Dieser Besuch des CIA-Direktors ist in diesem Zusammenhang zu sehen”, sagt er.
Er fügt hinzu, dass sich <x0cesionismus und die destruktive Politik einiger Beamter in Bosnien und Herzegowina, die politische Belgrader Satelliten sind, auf Herrn Burns' Besuch in Sarajevo und Belgrad” bezieht.
“Die Folgen des Besuchs werden in der kommenden Periode gesehen werden, sagt Mehmedovic.
Was wird in den Sitzungen besprochen?
Der ehemalige CIA-Direktor John Brennan besuchte Sarajevo im Jahr 2016.
Mladen Ivanic, damals Mitglied der Präsidentschaft von Bosnien und Herzegowina aus der Republika Srpska, sagt, dass er nach dem Besuch des CIA-Chefs William Burns in Bosnien und Serbien am 20. und 21. August nichts Praktisches für möglich hält.
Im Gegenteil, es ist ein Zeichen ihres Wunsches, dass die Idee, die sie mit dem Friedensabkommen von Dayton geschaffen haben, abgeschlossen ist und Bosnien und Herzegowina relativ stabil bleibt, sagt Ivanic.
“Sie unterstützen den Separatismus nicht, unterstützen aber nicht einmal den Wunsch nach einer übermäßigen Zentralisierung Bosniens und Herzegowinas, weil sie sehr wohl wissen, dass es unter den Bedingungen, unter denen wir leben, nicht realistisch und möglich ist, weil die kollektiven Rechte der beiden Nationen”, fügt er hinzu.
Laut ihm ist dies eine ständige und es wird sich nicht ändern, egal wer der US-Präsident ist.
Ivanic glaubt auch, dass der Besuch des CIA-Chefs in Serbien “nichts mit Bosnien und Herzegowina” zu tun hat, sondern “mehr mit seinen Beziehungen zum Kosovo”.
Dragan Mektic, der als ehemaliger Minister für Sicherheit Bosnien und Herzegowina mit dem ehemaligen CIA-Chef Brenan zusammentraf, sagt, dass solche Besuche für Bosnien und Herzegowina nützlich sind.

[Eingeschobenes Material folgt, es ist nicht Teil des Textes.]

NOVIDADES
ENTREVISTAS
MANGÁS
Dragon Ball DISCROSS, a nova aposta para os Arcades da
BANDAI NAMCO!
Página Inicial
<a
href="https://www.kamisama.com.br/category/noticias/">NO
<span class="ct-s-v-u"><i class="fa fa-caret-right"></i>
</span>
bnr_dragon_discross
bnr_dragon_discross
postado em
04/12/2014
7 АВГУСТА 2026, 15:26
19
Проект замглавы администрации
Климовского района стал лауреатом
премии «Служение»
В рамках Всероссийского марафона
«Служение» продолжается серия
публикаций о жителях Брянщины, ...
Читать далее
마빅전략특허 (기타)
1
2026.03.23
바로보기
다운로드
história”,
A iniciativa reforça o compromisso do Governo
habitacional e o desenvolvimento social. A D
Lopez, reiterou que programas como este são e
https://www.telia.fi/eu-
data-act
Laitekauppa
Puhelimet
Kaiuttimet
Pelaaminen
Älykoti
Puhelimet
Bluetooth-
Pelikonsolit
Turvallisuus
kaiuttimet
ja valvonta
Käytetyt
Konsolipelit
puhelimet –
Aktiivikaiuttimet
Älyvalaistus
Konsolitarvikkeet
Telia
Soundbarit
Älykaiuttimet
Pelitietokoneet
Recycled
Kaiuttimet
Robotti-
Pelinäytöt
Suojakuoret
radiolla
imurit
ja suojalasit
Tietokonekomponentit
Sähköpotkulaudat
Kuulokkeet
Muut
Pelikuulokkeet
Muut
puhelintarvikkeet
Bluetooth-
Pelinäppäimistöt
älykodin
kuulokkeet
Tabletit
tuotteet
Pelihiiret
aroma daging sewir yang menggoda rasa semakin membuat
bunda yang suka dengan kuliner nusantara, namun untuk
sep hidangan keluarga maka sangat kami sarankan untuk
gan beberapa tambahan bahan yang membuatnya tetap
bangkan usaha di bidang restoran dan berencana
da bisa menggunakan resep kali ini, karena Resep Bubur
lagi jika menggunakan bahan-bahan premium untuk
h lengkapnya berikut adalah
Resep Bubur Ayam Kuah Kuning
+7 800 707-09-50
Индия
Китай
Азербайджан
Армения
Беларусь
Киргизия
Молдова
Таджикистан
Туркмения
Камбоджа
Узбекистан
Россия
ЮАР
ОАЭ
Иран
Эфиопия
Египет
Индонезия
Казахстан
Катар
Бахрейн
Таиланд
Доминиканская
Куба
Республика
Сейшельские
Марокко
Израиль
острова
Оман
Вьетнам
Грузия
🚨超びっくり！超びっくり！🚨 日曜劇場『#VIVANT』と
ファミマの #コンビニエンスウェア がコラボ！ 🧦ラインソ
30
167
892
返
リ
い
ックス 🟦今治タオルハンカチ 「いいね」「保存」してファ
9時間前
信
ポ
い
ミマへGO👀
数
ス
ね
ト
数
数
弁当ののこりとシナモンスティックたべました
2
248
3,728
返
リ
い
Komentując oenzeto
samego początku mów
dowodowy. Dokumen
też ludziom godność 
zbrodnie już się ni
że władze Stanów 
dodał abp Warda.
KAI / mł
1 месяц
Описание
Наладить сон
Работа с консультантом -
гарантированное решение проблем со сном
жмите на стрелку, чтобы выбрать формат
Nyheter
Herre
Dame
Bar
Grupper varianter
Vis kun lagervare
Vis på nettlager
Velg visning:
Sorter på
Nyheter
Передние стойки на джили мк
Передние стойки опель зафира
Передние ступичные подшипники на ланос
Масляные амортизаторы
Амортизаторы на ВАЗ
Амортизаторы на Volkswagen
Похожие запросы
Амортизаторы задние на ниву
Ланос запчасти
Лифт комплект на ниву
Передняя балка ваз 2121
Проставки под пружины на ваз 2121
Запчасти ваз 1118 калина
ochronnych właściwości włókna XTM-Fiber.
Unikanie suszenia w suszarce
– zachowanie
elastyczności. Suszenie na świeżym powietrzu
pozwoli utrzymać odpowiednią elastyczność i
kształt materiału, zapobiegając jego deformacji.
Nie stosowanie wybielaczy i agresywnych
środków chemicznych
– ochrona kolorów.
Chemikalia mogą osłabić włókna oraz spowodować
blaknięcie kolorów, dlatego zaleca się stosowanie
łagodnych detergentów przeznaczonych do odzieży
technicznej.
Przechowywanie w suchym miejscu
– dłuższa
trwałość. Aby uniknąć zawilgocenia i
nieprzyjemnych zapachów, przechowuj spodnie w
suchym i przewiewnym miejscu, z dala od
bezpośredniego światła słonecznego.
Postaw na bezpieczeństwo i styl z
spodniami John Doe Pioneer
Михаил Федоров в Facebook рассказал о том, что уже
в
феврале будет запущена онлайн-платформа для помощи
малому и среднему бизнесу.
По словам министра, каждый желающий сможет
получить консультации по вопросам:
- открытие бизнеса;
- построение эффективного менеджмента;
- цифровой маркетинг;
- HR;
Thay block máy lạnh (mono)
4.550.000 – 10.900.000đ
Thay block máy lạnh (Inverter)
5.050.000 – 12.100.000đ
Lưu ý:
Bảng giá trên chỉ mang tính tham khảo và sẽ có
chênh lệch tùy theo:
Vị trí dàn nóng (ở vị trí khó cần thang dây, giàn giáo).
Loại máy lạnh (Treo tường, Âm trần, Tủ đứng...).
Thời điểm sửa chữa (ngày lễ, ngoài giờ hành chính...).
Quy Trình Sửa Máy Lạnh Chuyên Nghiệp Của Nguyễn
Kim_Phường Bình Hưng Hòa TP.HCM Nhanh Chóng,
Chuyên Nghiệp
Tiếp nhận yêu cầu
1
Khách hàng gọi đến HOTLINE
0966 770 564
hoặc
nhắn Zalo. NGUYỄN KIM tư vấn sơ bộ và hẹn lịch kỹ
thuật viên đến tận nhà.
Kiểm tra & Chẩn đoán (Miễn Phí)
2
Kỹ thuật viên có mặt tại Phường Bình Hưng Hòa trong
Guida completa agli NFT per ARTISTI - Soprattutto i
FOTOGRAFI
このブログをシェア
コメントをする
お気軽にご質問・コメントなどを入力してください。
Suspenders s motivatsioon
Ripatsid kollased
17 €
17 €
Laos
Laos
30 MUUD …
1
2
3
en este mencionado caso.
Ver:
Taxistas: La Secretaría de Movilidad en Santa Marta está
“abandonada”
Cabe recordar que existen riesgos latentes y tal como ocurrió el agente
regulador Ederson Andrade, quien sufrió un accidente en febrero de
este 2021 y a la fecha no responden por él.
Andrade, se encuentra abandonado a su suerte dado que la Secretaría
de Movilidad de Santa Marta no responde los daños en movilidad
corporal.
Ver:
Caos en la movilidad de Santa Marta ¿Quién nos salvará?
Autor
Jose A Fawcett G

Ihm zufolge werden die Beziehungen zwischen Ländern und Geheimdiensten auf solchen Treffen analysiert und Prioritäten ermittelt.
Sogar konkrete Themen werden manchmal diskutiert, vor allem im Kampf gegen den internationalen Terrorismus, und Bosnien und Herzegowinas Land in der globalen Antiterrorismus-Koalition ist sehr wichtig”, sagt Mektic.
Ein Tag nach Burns' Besuch in Bosnien, Dodik sagte, dass “Republika Srpska hat nie abgelehnt Bosnien und Herzegowina Souveränität und territoriale Integrität” und dass “decis war nie die Politik unserer”.
Im März dieses Jahres erwähnte die US-Geheimdienstgemeinschaft Dodiks Namen im Jahresbericht über globale Bedrohungen.
Burns, ehemaliger Diplomat und Botschafter in Russland, ist eine der zentralen Persönlichkeiten in der Verwaltung des amerikanischen Präsidenten Joe Biden, und ist Teil seines Kabinetts.
Botschaften von Banja Luka, Belgrad
Die Führung der Republika Srpska sendet regelmäßig Botschaften für die Abspaltung von Bosnien und Herzegowina und für den Beitritt Serbiens, während die politische Führung Serbiens Botschaften zur Unterstützung der Souveränität Bosniens und Herzegowinas sendet.
Die beiden Führer -- in Anwesenheit der Führer der serbisch-orthodoxen Kirche -- haben zugestimmt, “Erklärung zum Schutz der nationalen und politischen Rechte und zur gemeinsamen Zukunft der serbischen Bevölkerung” in der UN-Versammlung am 8. Juni, und die Versammlungen der beiden Länder haben sie später im Juli verabschiedet.
In einigen Ländern besteht die Erklärung auf der Einhaltung des Dayton-Abkommens und spricht nicht von Abspaltung.
Die Regierung der Republika Srpska hat jedoch eine Arbeitsgruppe für die Ausarbeitung einer Vereinbarung über die friedliche “Akkord für die friedliche” der Republika Srpska aus dem Rest von Bosnien und Herzegowina gebildet.
Die Behörden in der Republika Srpska haben eine Reihe von Gesetzen verabschiedet, die darauf abzielen, die Zuständigkeit des bosnischen Staates auf die Einrichtung der Republika Srpska zu übertragen, die jedoch vom Verfassungsgericht Bosniens oder dem Hohen Vertreter der Internationalen Gemeinschaft in diesem Land aufgehoben wurden.
Gleichzeitig ist die Zahl der EU-Militärkräfte in Bosnien (EUFOR) gestiegen.